12-21-2015 08:43 PM
Greetings,
I used to have a SMB RV042 router that I replaced with the RV320 after it died and because I need the two WANs to be GbE for our new Internet service of 150 Mbps. Now we have 2 links, first is the 150 Mbps service and the other is a 1.5 Mbps that we use for the App and Mail servers.
After the installation and configuration of the unit along with weeks of frustration, I have stumbled with two big problems that I would like to share to see if someone can help me out:
1) WAN1 has the Static IP 96.xx.xx.225 and WAN2 has the static IP 74.xx.xx.82. I have used ONE-ON-ONE-NAT to assign most of the WAN2 IPs to the servers we have and things work fine, however, I am having big problems with WAN1. If I try to access the unit remotely using https://96.xx.xx.225:8080 it won't go anywhere, but if I use https://74.xx.xx.82:8080 from WAN2 it works! Same if I try to map any internal IP with any IP of the WAN1 block 96.xx.xx.224/255.255.255.240. It simply won't work but for WAN2 everything works just fine. I tried playing with the firewall rules to no avail. Let's say that I tell the router that I want the WAN1's IP 96.xx.xx.226 for the internal IP 192.168.1.5. It won't work if I want to access it from the internet but if I do the same thing using the WAN2's IP 74.xx.xx.89 it will perfectly work. I don't know if this is an issue related to the fact that we are using 2 internet links and we are mapping different internal IPs with different WAN1 and WAN2 IPs . The router should work because it asks for the WAN interface you want for the one-one NAT thing. Also, is set to Load Balance mode, not Smart Link. Any ideas of what I can do to solve this?

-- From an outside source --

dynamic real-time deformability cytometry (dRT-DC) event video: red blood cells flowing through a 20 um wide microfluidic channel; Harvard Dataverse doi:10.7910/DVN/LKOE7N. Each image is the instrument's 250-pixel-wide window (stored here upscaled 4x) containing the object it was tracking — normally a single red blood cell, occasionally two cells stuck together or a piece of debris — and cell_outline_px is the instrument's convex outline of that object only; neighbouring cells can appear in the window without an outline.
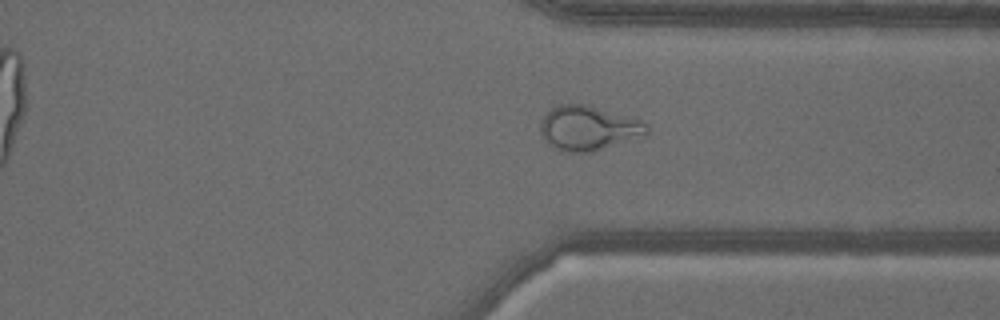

Now 2) I have mapped my internal mail and web servers IPs with the WAN2's static IPs using one-on-one NAT. Everything works like a charm if you try to send and receive e-mails from outside of the office but internally, the connection times out. I tried to ping the external IPs from my own computer and it works but if I actually want to retrieve or send mail it won't let me. The curious thing is... if I go to the web browser and I place the external IPs mapped to the internals it will bring the Router's web interface instead of the web site associated with that IP!! It seems that instead of masquerading the internal IPs with the external, the router is trying to do some kind of loop-back or self-assigned traffic to itself. NO matter what I have tried to do, I cannot connect from my internal network to our mail servers because the router is not handling the forwarding/masquerading traffic correctly. Has anyone had this problem too? Is there someone who has fixed this?
Thank you all in advance,
Paul D. Fabre
12-23-2015 04:46 PM
The way I handle mail servers behind a router is by host name. My email server is setup out in the internet with a registered DNS name. When I am outside my network I use my registered DNS name. In the firewall I have port 25 setup to port forward from my outside IP address to my inside IP address of the email server. In the router I setup a local static name record to point to the real inside local IP address. In the Cisco RV320 there is a local DNS database under DHCP where you can enter your email server host name and the local private IP address. Now you should be able to access your email server by host name either inside or outside your network. If you do a DNS lookup on the outside of your network it will resolve to the outside registered IP address. If you do a DNS lookup on the inside of your network it will resolve to the internal local IP address. The host name works either way as it will resolve to the correct IP address no matter whether inside or outside the network.
12-23-2015 06:19 PM
Hello,
Thanks for the answer. That is exactly what I have done. For my LAN requests the mail hosts resolve internal IPs through our Windows Server 2012 DNS server and my colleagues can perfectly send and receive e-mail while the REAL IPs for the same hosts are handled and shown to the open internet by the nameservers of our ISP.
The RV-042 did not have that behavior and we did not need to define internal DNS entries for this. I was looking forward to avoid this procedure but I see now that what I did is the right thing.
Thank you again and well, I hope that my other issue can be resolved.